New research suggests that allowing children to use iPads before surgery is at least as effective at lowering anxiety as traditional pre-op sedatives.
The study authors, from Hôpital Femme Mère Enfant in Lyon, compared the effects of midazolam (a sedative regularly used before general anaesthesia) with iPad game apps in children between the ages of four and 10 during and after day surgery. Anxiety was assessed in both children and their parents.
Child anxiety was measured by two independent psychologists at four points: on arrival at hospital, at separation from the parents, during induction and in the post anaesthesia care unit. Parental anxiety was measured at the same points (except induction as they were not present). Anaesthetic nurses ranked from zero (not satisfied) to 10 (highly satisfied) the quality of induction of anaesthesia.
The researchers found similar anxiety levels in parents and children, when compared with patients who took midazolam. But induction quality was found to improve with the presence of an iPad.
The study’s lead author, Dr Dominique Chassard, said: ‘Our study showed that child and parental anxiety before anaesthesia are equally blunted by midazolam or use of the iPad.
‘However, the quality of induction of anaesthesia, as well as parental satisfaction, were judged better in the iPad group. Use of iPads or other tablet devices is a non-pharmacologic tool which can reduce perioperative stress without any sedative effect in paediatric ambulatory surgery.’

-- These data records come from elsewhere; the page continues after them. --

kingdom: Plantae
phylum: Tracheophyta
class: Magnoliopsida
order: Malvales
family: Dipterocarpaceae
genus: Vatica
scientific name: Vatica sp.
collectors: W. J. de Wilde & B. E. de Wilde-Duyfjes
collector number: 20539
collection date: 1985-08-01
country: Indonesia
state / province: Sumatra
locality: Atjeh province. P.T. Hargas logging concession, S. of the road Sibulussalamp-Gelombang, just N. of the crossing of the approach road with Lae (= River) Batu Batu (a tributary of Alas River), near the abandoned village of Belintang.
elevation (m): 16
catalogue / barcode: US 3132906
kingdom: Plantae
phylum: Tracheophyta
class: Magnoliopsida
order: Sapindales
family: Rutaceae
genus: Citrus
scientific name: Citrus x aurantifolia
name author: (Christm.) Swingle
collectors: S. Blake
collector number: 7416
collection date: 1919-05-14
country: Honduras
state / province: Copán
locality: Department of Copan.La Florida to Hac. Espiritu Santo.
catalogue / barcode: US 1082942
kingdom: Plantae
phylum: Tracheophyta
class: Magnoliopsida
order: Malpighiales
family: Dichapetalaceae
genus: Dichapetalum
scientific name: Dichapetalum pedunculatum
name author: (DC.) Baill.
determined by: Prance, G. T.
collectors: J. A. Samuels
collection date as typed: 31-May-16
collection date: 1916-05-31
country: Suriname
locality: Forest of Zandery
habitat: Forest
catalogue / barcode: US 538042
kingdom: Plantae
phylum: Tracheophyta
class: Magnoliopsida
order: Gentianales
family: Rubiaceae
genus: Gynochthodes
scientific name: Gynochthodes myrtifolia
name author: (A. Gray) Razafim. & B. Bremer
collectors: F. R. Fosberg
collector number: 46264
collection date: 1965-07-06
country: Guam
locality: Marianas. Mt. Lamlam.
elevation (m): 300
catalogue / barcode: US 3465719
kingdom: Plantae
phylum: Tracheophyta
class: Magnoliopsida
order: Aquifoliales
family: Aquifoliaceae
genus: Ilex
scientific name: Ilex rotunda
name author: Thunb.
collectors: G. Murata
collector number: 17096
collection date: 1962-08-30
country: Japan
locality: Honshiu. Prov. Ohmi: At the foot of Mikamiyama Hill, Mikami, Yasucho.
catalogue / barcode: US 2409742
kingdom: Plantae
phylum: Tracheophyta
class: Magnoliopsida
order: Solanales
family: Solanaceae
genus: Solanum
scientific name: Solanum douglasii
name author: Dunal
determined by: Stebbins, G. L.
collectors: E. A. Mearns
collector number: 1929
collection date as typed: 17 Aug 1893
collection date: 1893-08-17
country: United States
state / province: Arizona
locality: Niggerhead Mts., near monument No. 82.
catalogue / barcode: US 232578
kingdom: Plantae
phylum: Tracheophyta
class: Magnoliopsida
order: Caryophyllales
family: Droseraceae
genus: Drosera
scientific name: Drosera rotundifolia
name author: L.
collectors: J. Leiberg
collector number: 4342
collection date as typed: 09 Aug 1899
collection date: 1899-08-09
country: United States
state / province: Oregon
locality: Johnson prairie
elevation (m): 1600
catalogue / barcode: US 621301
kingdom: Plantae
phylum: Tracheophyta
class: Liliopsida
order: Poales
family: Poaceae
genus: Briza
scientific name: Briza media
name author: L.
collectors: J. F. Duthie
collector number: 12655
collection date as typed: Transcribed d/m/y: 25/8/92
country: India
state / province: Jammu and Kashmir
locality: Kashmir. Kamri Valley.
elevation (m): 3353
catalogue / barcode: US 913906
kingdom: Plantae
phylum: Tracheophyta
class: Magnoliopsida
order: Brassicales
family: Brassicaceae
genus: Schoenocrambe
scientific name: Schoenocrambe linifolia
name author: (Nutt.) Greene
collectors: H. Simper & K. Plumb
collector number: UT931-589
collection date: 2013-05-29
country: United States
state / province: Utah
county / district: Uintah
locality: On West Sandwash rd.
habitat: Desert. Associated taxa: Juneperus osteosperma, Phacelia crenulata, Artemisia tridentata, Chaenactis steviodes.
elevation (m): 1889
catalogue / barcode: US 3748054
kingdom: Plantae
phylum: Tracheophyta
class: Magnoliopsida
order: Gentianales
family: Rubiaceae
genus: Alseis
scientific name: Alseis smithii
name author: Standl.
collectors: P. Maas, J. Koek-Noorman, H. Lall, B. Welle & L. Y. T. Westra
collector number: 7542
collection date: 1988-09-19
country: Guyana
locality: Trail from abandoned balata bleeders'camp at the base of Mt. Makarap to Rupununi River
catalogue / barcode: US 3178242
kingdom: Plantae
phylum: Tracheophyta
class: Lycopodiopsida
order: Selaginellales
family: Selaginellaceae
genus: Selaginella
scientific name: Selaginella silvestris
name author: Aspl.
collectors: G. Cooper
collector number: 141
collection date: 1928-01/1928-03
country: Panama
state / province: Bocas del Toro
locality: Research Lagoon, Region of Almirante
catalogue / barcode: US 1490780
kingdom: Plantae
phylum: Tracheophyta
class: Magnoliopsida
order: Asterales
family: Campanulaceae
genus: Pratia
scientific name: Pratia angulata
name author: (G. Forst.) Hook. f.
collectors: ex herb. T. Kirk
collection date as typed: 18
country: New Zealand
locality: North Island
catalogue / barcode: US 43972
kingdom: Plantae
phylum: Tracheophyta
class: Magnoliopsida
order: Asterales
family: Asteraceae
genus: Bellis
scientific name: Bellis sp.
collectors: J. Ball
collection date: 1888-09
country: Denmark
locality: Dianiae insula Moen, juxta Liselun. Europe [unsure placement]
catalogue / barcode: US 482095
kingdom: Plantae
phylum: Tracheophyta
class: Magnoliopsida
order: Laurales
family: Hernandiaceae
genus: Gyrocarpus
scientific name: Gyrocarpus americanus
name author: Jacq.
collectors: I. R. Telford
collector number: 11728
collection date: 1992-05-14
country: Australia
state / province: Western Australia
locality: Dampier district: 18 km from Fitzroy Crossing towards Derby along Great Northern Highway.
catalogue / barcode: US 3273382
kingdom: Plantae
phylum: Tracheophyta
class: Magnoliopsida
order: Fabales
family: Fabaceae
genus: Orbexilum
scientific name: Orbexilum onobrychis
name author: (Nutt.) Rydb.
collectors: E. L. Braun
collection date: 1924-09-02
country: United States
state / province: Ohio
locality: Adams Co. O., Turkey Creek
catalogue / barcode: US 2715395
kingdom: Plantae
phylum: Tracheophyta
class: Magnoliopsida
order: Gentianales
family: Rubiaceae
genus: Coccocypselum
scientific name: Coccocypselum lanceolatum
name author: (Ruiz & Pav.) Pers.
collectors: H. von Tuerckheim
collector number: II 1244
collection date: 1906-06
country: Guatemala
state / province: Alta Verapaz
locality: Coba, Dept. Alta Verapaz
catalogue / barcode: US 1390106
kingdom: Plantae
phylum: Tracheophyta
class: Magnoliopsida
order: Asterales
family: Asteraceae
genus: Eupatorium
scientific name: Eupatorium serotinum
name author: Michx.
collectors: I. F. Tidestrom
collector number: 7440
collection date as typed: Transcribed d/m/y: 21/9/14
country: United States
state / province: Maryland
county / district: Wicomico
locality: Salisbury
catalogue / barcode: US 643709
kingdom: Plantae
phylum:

It is well known that distraction therapy — whether listening to music, reading or playing games — can reduce the worry and anxiety associated with having a medical procedure. This small trial simply adds iPads to the tools that can be used here as an extra way of reducing children’s anxiety before having a surgical procedure.
It may be some time yet before all hospitals use online gaming or virtual reality in children’s wards as a way of helping minimise the need for sedating medication pre-operatively, but what this shows is the evolution of distraction therapy into the digital age. The study size is tiny — just over 100 children — but larger trials will not add to what we already know: children’s anxiety can be reduced by distracting them.